§ **Textauszug**
_ _ _ _

Die Rückkehr von Sahin in den Kader kommt gerade zur rechten Zeit. Schließlich stehen in den nächsten zwei Wochen neben dem Rückspiel in Porto die Bundesliga-Spitzenspiele beim Tabellen-3. Leverkusen und gegen Spitzenreiter FC Bayern an. Mats Hummels hofft, dass der BVB seine Rückrundenbilanz mit fünf Siegen und einem Remis schon am Sonntag (15.30 Uhr) im Duell mit Bayer weiter aufbessert: „Vielleicht ist der Kräfteverschleiß bei Leverkusen etwas größer“, sagte der Weltmeister. Anders als der BVB hatte Bayer sein Hinspiel in der Europa League nicht daheim, sondern auswärts bei Sporting Lissabon (1:0) bestritten.

_ _ _ _

§ **Datensatz**
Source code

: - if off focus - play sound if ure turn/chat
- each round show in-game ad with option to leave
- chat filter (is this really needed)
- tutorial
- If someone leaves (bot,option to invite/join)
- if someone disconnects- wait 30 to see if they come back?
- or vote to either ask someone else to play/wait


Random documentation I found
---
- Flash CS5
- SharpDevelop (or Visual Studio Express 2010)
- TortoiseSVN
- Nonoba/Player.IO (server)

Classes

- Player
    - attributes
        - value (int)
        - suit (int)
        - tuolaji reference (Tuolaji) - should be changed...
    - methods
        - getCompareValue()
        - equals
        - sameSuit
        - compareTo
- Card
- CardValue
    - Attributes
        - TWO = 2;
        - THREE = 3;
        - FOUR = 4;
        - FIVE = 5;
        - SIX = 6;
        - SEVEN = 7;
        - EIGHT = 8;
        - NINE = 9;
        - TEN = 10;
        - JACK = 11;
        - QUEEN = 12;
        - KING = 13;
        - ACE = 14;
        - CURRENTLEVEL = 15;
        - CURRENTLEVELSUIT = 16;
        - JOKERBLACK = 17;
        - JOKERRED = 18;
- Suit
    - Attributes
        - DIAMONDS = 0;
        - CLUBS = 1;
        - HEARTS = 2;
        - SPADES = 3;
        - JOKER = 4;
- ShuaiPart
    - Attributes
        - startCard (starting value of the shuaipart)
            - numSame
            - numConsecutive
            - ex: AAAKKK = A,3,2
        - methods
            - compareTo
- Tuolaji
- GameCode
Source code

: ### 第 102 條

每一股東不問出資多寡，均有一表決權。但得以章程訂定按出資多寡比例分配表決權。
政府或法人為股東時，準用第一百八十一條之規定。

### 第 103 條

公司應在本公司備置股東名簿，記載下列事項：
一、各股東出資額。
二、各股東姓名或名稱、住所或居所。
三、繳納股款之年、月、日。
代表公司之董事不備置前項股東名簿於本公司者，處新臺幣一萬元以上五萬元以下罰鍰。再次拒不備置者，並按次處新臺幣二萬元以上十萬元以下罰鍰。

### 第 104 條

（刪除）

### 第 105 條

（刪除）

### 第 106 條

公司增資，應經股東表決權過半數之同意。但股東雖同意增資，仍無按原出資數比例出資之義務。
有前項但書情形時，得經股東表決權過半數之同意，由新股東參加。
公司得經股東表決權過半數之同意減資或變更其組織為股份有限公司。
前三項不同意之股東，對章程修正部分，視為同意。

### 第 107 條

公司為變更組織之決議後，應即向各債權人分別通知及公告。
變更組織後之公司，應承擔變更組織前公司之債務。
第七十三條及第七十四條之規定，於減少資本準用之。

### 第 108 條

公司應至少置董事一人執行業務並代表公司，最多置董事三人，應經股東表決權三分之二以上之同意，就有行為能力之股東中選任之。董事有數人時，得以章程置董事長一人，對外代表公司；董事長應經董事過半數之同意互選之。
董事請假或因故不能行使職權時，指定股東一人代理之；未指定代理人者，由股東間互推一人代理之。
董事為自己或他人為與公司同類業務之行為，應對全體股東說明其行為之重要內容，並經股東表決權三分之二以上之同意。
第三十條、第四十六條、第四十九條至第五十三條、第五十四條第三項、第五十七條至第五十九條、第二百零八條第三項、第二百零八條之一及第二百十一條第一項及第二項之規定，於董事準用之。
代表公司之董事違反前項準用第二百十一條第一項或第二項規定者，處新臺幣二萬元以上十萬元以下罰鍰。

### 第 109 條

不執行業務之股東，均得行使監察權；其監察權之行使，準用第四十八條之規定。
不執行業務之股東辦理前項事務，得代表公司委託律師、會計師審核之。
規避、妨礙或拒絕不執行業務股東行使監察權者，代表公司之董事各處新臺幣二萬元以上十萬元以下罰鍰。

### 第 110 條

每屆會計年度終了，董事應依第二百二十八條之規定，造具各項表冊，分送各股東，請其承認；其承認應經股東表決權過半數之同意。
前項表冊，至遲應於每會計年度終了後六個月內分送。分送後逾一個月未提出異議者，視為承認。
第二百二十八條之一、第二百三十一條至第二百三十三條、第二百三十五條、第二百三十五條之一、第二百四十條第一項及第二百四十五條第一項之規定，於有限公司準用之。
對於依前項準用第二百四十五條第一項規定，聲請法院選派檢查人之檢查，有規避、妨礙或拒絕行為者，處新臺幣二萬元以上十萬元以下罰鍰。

_ _ _ _

§ **Übungsaufgaben**
**a)** Übertrage aus dem Textauszug über den BVB den Satz „Anders als der BVB hatte Bayer sein Hinspiel in der Europa League nicht daheim, sondern auswärts bei Sporting Lissabon (1:0) bestritten.“ ins Englische.
**b)** Führe den Textauszug über den BVB nach seinem letzten Satz mit einigen Sätzen weiter.

§ **Lösungen**
**a)** Unlike BVB, Bayer had played its first leg in the Europa League not at home but away at Sporting Lisbon (1:0).

**b)**
Vor der zweiten Partie gegen Porto wähnen sich die Dortmunder in einer komfortablen Ausgangslage. „Das 2:0 ist ein Ergebnis, wie man es sich wünscht“, sagte Hummels. Gleichwohl schwor der Kapitän seine Kollegen auf eine neuerliche Reifeprüfung ein: „Wir wissen, dass wir noch lange nicht durch sind. Porto wird vor eigenem Publikum mutiger auftreten.“
Nach einer eher durchwachsenen Gruppenphase mit zuletzt zwei Niederlagen gegen Krasnodar (0:1) und Saloniki (0:1) deutete der BVB erstmals an, warum er von einigen Experten als Mitfavorit gehandelt wird. Neuerdings kann die Dortmunder Torfabrik sogar auch Defensive. In vier der letzten fünf Pflichtspielen stand am Ende die Null. Das ist im Vergleich zur Hinrunde, in der die Borussia immerhin 23 Gegentore kassierte, ein bemerkenswerter Fortschritt. „Ich bin darüber sehr glücklich. Wir haben Dinge in der Balance verändert“, sagte Trainer Tuchel.